SOCML 2017

I recently returned from Google Research’s Self Organizing Conference on Machine Learning (SOCML) aka Pre-NIPs 2017. Conceived by the Ian Goodfellow-inventor of Generative Adversarial Networks (GANs)-with the support of Google’s university relations team, as a means of accelerating AI research. You can read the report from the inaugural conference held at OpenAI.

This year, I was a bit apprehensive about attending because last year’s conference did not have much in terms of offering support for Applied Scientists like myself who are chiefly interested in applying cutting-edge research to industry problems. After some thought, I decided to head back to SOCML and lead a few discussions around Machine Learning (ML) for production. And, I have to say, attending was, in fact, the right decision as a lot of very actionable conversations came out of the unconference.

ML in Production

I led the conversation of ML in production environments. The interesting thing about this conversation was the presence of several companies with varying data needs. The conversation saw participants from the cutting edge incubator co-founded by Yoshua Bengio — Element AI to companies like H20 AI, Shopify, LinkedIn, and more.
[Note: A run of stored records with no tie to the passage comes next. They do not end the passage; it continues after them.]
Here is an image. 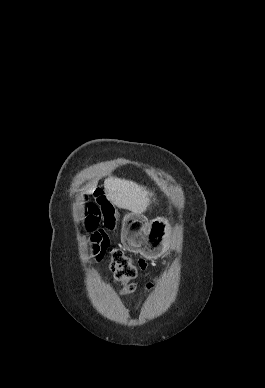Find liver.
Returning a JSON list of instances; mask_svg holds the SVG:
<instances>
[{
  "label": "liver",
  "mask_w": 265,
  "mask_h": 388,
  "mask_svg": "<svg viewBox=\"0 0 265 388\" xmlns=\"http://www.w3.org/2000/svg\"><path fill=\"white\" fill-rule=\"evenodd\" d=\"M95 188L96 182L93 186H87L86 190H95ZM104 188L107 200L117 208H122V210L142 214V212H146L151 204L150 196H153V194H150L146 188L138 186L135 182L110 176V178H106Z\"/></svg>",
  "instance_id": "1"
}]
</instances>
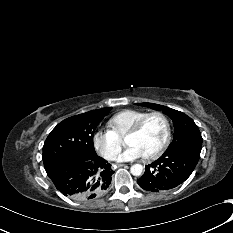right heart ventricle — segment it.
<instances>
[{"label":"right heart ventricle","instance_id":"right-heart-ventricle-1","mask_svg":"<svg viewBox=\"0 0 233 233\" xmlns=\"http://www.w3.org/2000/svg\"><path fill=\"white\" fill-rule=\"evenodd\" d=\"M146 113V111L138 109H125L113 115L108 125L118 138H122L128 129Z\"/></svg>","mask_w":233,"mask_h":233}]
</instances>
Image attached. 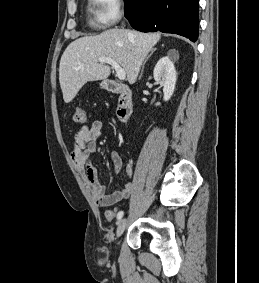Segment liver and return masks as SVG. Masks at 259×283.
<instances>
[{"mask_svg": "<svg viewBox=\"0 0 259 283\" xmlns=\"http://www.w3.org/2000/svg\"><path fill=\"white\" fill-rule=\"evenodd\" d=\"M160 38L158 33L114 28L71 42L59 65L64 102L70 103L87 82L108 78L111 69L98 61L101 57L111 58L121 65L128 82L134 84L145 57Z\"/></svg>", "mask_w": 259, "mask_h": 283, "instance_id": "6515ba94", "label": "liver"}]
</instances>
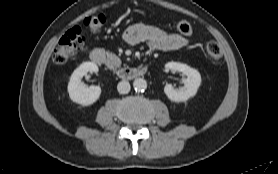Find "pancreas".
Masks as SVG:
<instances>
[{
    "mask_svg": "<svg viewBox=\"0 0 278 174\" xmlns=\"http://www.w3.org/2000/svg\"><path fill=\"white\" fill-rule=\"evenodd\" d=\"M109 60H108V66L109 67H114V66H119L120 65V61L116 64L115 63V59L116 57L112 54H108Z\"/></svg>",
    "mask_w": 278,
    "mask_h": 174,
    "instance_id": "obj_1",
    "label": "pancreas"
}]
</instances>
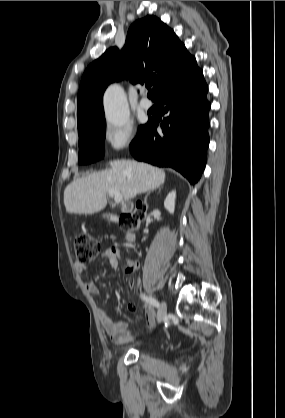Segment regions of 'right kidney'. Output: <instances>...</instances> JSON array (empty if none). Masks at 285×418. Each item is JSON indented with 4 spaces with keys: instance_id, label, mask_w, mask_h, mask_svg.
I'll return each mask as SVG.
<instances>
[{
    "instance_id": "1",
    "label": "right kidney",
    "mask_w": 285,
    "mask_h": 418,
    "mask_svg": "<svg viewBox=\"0 0 285 418\" xmlns=\"http://www.w3.org/2000/svg\"><path fill=\"white\" fill-rule=\"evenodd\" d=\"M175 199H176V191H171L165 201H164V207L167 211H169L171 214L174 213L175 210Z\"/></svg>"
}]
</instances>
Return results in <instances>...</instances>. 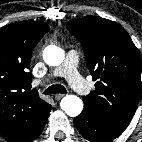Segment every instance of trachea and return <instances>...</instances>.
I'll return each instance as SVG.
<instances>
[{"instance_id": "trachea-1", "label": "trachea", "mask_w": 142, "mask_h": 142, "mask_svg": "<svg viewBox=\"0 0 142 142\" xmlns=\"http://www.w3.org/2000/svg\"><path fill=\"white\" fill-rule=\"evenodd\" d=\"M43 93L44 94H56V93L65 94L67 93V90L64 86L57 84V85H51Z\"/></svg>"}]
</instances>
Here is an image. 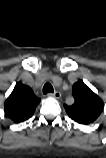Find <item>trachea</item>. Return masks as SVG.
I'll return each instance as SVG.
<instances>
[{
  "label": "trachea",
  "instance_id": "obj_1",
  "mask_svg": "<svg viewBox=\"0 0 106 158\" xmlns=\"http://www.w3.org/2000/svg\"><path fill=\"white\" fill-rule=\"evenodd\" d=\"M54 89L50 83H46L43 87V94L52 93Z\"/></svg>",
  "mask_w": 106,
  "mask_h": 158
}]
</instances>
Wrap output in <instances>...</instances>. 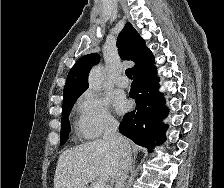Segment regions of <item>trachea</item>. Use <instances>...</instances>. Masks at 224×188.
Listing matches in <instances>:
<instances>
[{
    "label": "trachea",
    "mask_w": 224,
    "mask_h": 188,
    "mask_svg": "<svg viewBox=\"0 0 224 188\" xmlns=\"http://www.w3.org/2000/svg\"><path fill=\"white\" fill-rule=\"evenodd\" d=\"M125 74H126V76H127L129 79H132V70H131V68L127 69V70L125 71Z\"/></svg>",
    "instance_id": "obj_1"
}]
</instances>
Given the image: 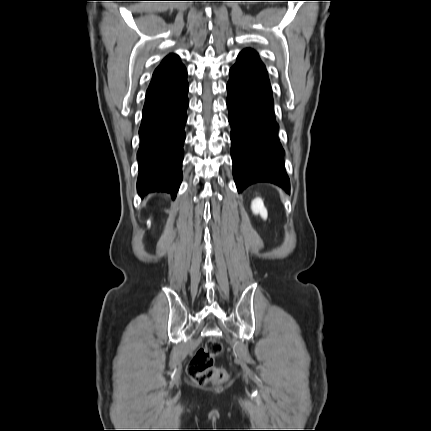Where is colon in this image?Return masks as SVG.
Wrapping results in <instances>:
<instances>
[{
    "instance_id": "5ec220e1",
    "label": "colon",
    "mask_w": 431,
    "mask_h": 431,
    "mask_svg": "<svg viewBox=\"0 0 431 431\" xmlns=\"http://www.w3.org/2000/svg\"><path fill=\"white\" fill-rule=\"evenodd\" d=\"M222 349L219 340L209 339L196 351L187 367V373L197 385L202 386L208 382L220 384L227 379L226 371L214 365V359Z\"/></svg>"
}]
</instances>
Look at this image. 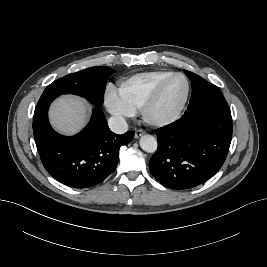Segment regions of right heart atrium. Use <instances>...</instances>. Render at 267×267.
I'll use <instances>...</instances> for the list:
<instances>
[{
	"label": "right heart atrium",
	"mask_w": 267,
	"mask_h": 267,
	"mask_svg": "<svg viewBox=\"0 0 267 267\" xmlns=\"http://www.w3.org/2000/svg\"><path fill=\"white\" fill-rule=\"evenodd\" d=\"M104 103L109 113L119 120H124L134 114V111L122 101L116 90L112 87L106 89Z\"/></svg>",
	"instance_id": "right-heart-atrium-1"
}]
</instances>
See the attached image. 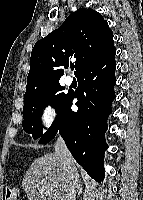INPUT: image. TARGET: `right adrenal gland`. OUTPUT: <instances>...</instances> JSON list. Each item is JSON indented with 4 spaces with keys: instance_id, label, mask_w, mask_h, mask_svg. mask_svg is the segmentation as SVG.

While many of us were interested in applying the latest techniques to industry problems, pulling from best practices, we realized that there is still a lot of work to be done in translating these ideas to practice before we can safely use them in production environments.

As a potential first step towards solving the transition of research into practice, participants suggested the following:
- Realize the new algorithm in code.
- Rewrite the algorithm to work on distributed data (if necessary).
- Separate the inference (scoring) from the training.
- Move the trained model to a cloud service like AWS, wrap it in Flask and give it an API endpoint.
The underlying assumption is that if you are able to do all of the above, then you have solved some of the major challenges engaged with using the new algorithm in a production environment.

ML for Recommendation Systems

I also led the conversation around recommender systems. This session delved into issues of scalability, evaluation, sparsity, what’s next and which tools are giving good results for recommender systems. Speaking of tools, these two open-source libraries were brought up as interesting tools to consider:
- FAISS Facebook open source tool for efficient similarity search and clustering. You can try out the code on their GitHub repo.
- Photon LinkedIn’s open source ML library — which provides support for large-scale regression, supporting linear, logistic, and Poisson regression with L1, L2, and elastic-net regularization. You can try out the code on their GitHub repo.

Many companies are finding that these two open source tools perform better than Spark alone.

Interest moves from RL to GANs

In terms of where the field seems to be moving, the biggest change from last year to this year was the overwhelming shift of interest from Reinforcement Learning to GANs. For those who are interested in learning about GANs, you can pull the code from the groundbreaking paper by Ian Goodfellow in the repository accompanying the paper.

AI Ethics and Policy

Like last year at OpenAI, his year’s SOCML had a large contingent deeply concerned about AI safety, ethics, and policy. One of the outstanding questions for the community is whether to treat AI as we treat nuclear weapons or as a type of low-scale hacking akin to cyber warfare. For now, the community is divided on this issue. However, something that is consistent is the concern of scientists around the potential use of their inventions to harm society.

In all, I was happy to attend SOCML and look forward to continued collaborations with my colleagues both on the applied and research sides of AI. It is often through these kinds of conversations that we discover what works at scale.